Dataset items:
# # # # #

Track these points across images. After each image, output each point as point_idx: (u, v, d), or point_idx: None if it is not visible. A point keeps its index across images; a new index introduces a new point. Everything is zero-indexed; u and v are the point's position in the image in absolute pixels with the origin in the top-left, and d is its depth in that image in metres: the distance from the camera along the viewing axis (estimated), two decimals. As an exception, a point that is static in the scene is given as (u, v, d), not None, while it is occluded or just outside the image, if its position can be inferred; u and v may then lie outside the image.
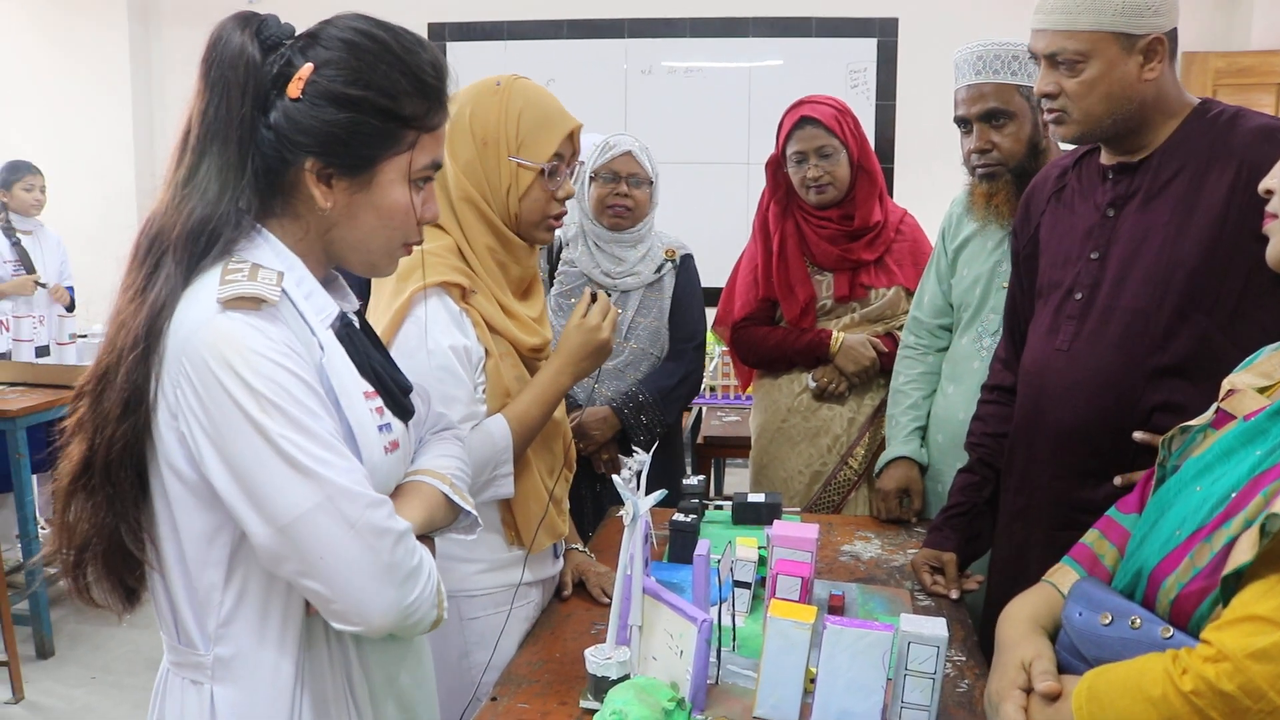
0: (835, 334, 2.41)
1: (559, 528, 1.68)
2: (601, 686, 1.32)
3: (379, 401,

# # # # #

> **Exercise description**
Copy out all the data exactly. The images should not appear in the copy.

> **Reply**
Track these points across images. After each image, output each point as point_idx: (u, v, d), or point_idx: None if it is not visible. A point keeps its index across images; a new index introduces a new point. Everything is zero-indexed; u and v are the point's position in the image in absolute pixels with the origin in the top-left, and d is its depth in that image in metres: the distance from the camera along the viewing axis (estimated), two decimals. As an exception, a point that is static in the scene is given as (u, v, d), not None, while it is occluded or just outside the image, if its position can be inferred; u and v may then lie outside the image.
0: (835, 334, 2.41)
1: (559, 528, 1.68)
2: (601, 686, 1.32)
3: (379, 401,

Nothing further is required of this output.